[Stored data entries]
......

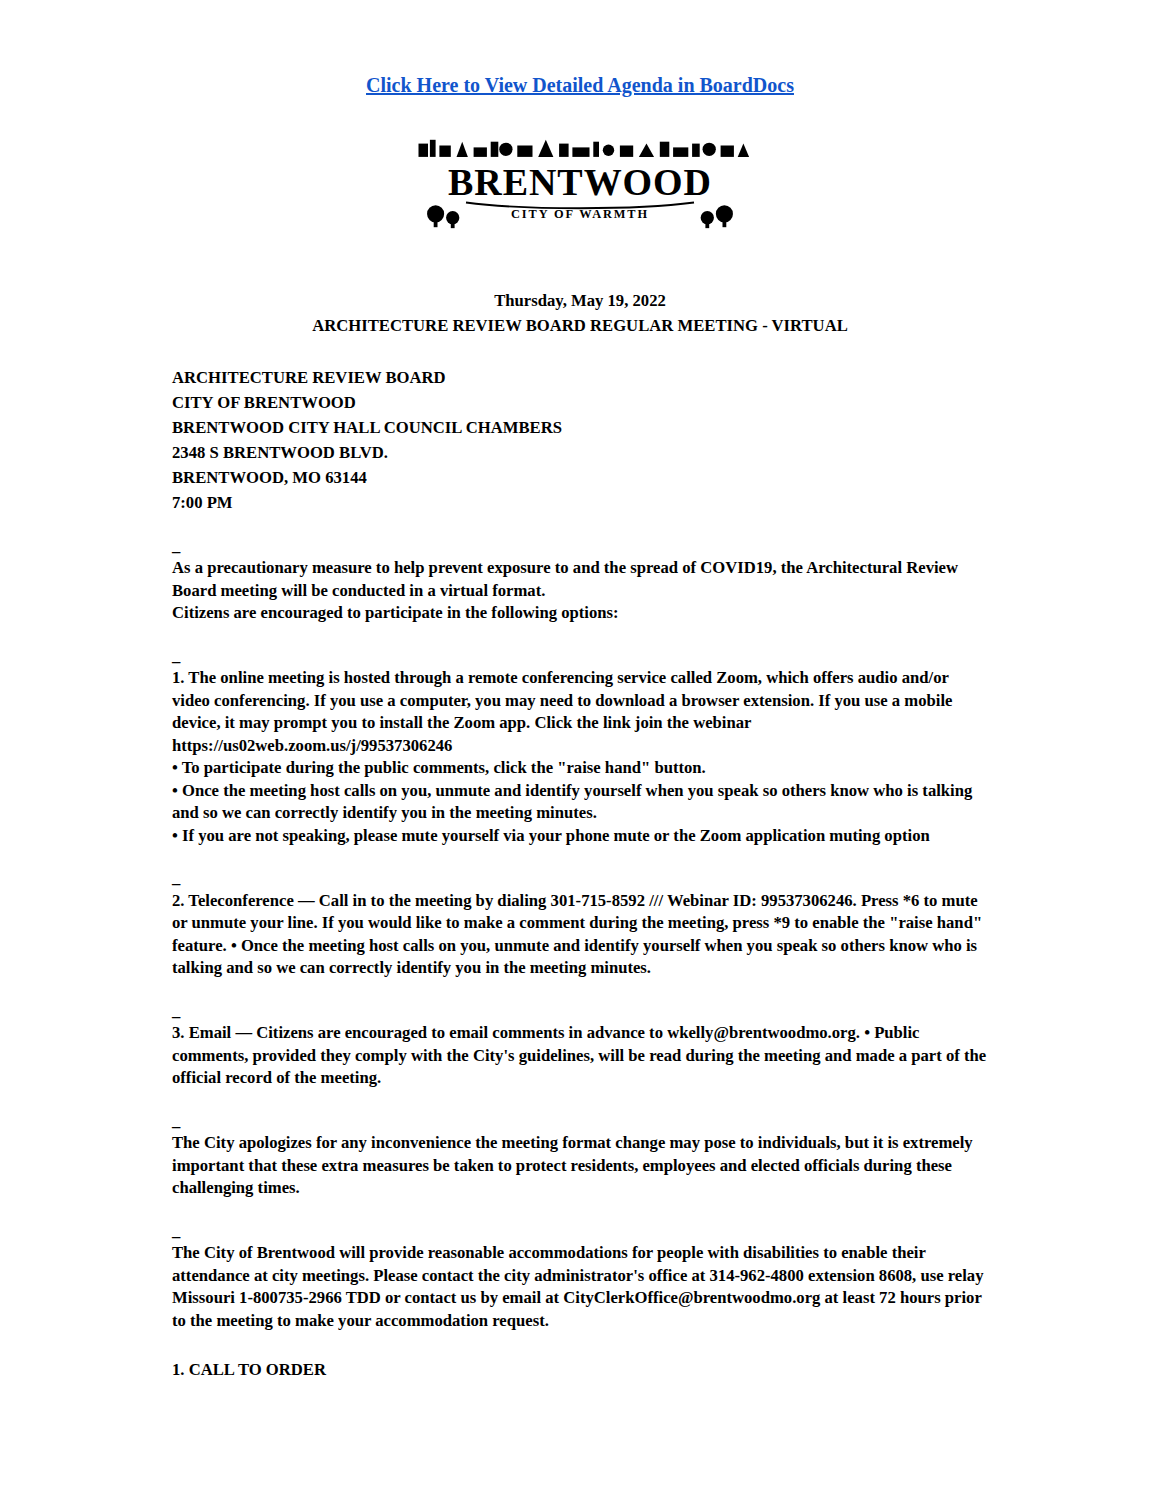Click Here to View Detailed Agenda in BoardDocs
BRENTWOOD CITY OF WARMTH
Thursday, May 19, 2022
ARCHITECTURE REVIEW BOARD REGULAR MEETING - VIRTUAL
ARCHITECTURE REVIEW BOARD
CITY OF BRENTWOOD
BRENTWOOD CITY HALL COUNCIL CHAMBERS
2348 S BRENTWOOD BLVD.
BRENTWOOD, MO 63144
7:00 PM
_
As a precautionary measure to help prevent exposure to and the spread of COVID19, the Architectural Review Board meeting will be conducted in a virtual format.
Citizens are encouraged to participate in the following options:
_
1. The online meeting is hosted through a remote conferencing service called Zoom, which offers audio and/or video conferencing. If you use a computer, you may need to download a browser extension. If you use a mobile device, it may prompt you to install the Zoom app. Click the link join the webinar https://us02web.zoom.us/j/99537306246
• To participate during the public comments, click the "raise hand" button.
• Once the meeting host calls on you, unmute and identify yourself when you speak so others know who is talking and so we can correctly identify you in the meeting minutes.
• If you are not speaking, please mute yourself via your phone mute or the Zoom application muting option
_
2. Teleconference — Call in to the meeting by dialing 301-715-8592 /// Webinar ID: 99537306246. Press *6 to mute or unmute your line. If you would like to make a comment during the meeting, press *9 to enable the "raise hand" feature. • Once the meeting host calls on you, unmute and identify yourself when you speak so others know who is talking and so we can correctly identify you in the meeting minutes.
_
3. Email — Citizens are encouraged to email comments in advance to wkelly@brentwoodmo.org. • Public comments, provided they comply with the City's guidelines, will be read during the meeting and made a part of the official record of the meeting.
_
The City apologizes for any inconvenience the meeting format change may pose to individuals, but it is extremely important that these extra measures be taken to protect residents, employees and elected officials during these challenging times.
_
The City of Brentwood will provide reasonable accommodations for people with disabilities to enable their attendance at city meetings. Please contact the city administrator's office at 314-962-4800 extension 8608, use relay Missouri 1-800735-2966 TDD or contact us by email at CityClerkOffice@brentwoodmo.org at least 72 hours prior to the meeting to make your accommodation request.
1. CALL TO ORDER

......

• TASK DIRECTIONS
An exact transcription of the records above is needed, with no pictures included.

• EXPECTED OUTPUT
Click Here to View Detailed Agenda in BoardDocs
BRENTWOOD CITY OF WARMTH
Thursday, May 19, 2022
ARCHITECTURE REVIEW BOARD REGULAR MEETING - VIRTUAL
ARCHITECTURE REVIEW BOARD
CITY OF BRENTWOOD
BRENTWOOD CITY HALL COUNCIL CHAMBERS
2348 S BRENTWOOD BLVD.
BRENTWOOD, MO 63144
7:00 PM
_
As a precautionary measure to help prevent exposure to and the spread of COVID19, the Architectural Review Board meeting will be conducted in a virtual format.
Citizens are encouraged to participate in the following options:
_
1. The online meeting is hosted through a remote conferencing service called Zoom, which offers audio and/or video conferencing. If you use a computer, you may need to download a browser extension. If you use a mobile device, it may prompt you to install the Zoom app. Click the link join the webinar https://us02web.zoom.us/j/99537306246
• To participate during the public comments, click the "raise hand" button.
• Once the meeting host calls on you, unmute and identify yourself when you speak so others know who is talking and so we can correctly identify you in the meeting minutes.
• If you are not speaking, please mute yourself via your phone mute or the Zoom application muting option
_
2. Teleconference — Call in to the meeting by dialing 301-715-8592 /// Webinar ID: 99537306246. Press *6 to mute or unmute your line. If you would like to make a comment during the meeting, press *9 to enable the "raise hand" feature. • Once the meeting host calls on you, unmute and identify yourself when you speak so others know who is talking and so we can correctly identify you in the meeting minutes.
_
3. Email — Citizens are encouraged to email comments in advance to wkelly@brentwoodmo.org. • Public comments, provided they comply with the City's guidelines, will be read during the meeting and made a part of the official record of the meeting.
_
The City apologizes for any inconvenience the meeting format change may pose to individuals, but it is extremely important that these extra measures be taken to protect residents, employees and elected officials during these challenging times.
_
The City of Brentwood will provide reasonable accommodations for people with disabilities to enable their attendance at city meetings. Please contact the city administrator's office at 314-962-4800 extension 8608, use relay Missouri 1-800735-2966 TDD or contact us by email at CityClerkOffice@brentwoodmo.org at least 72 hours prior to the meeting to make your accommodation request.
1. CALL TO ORDER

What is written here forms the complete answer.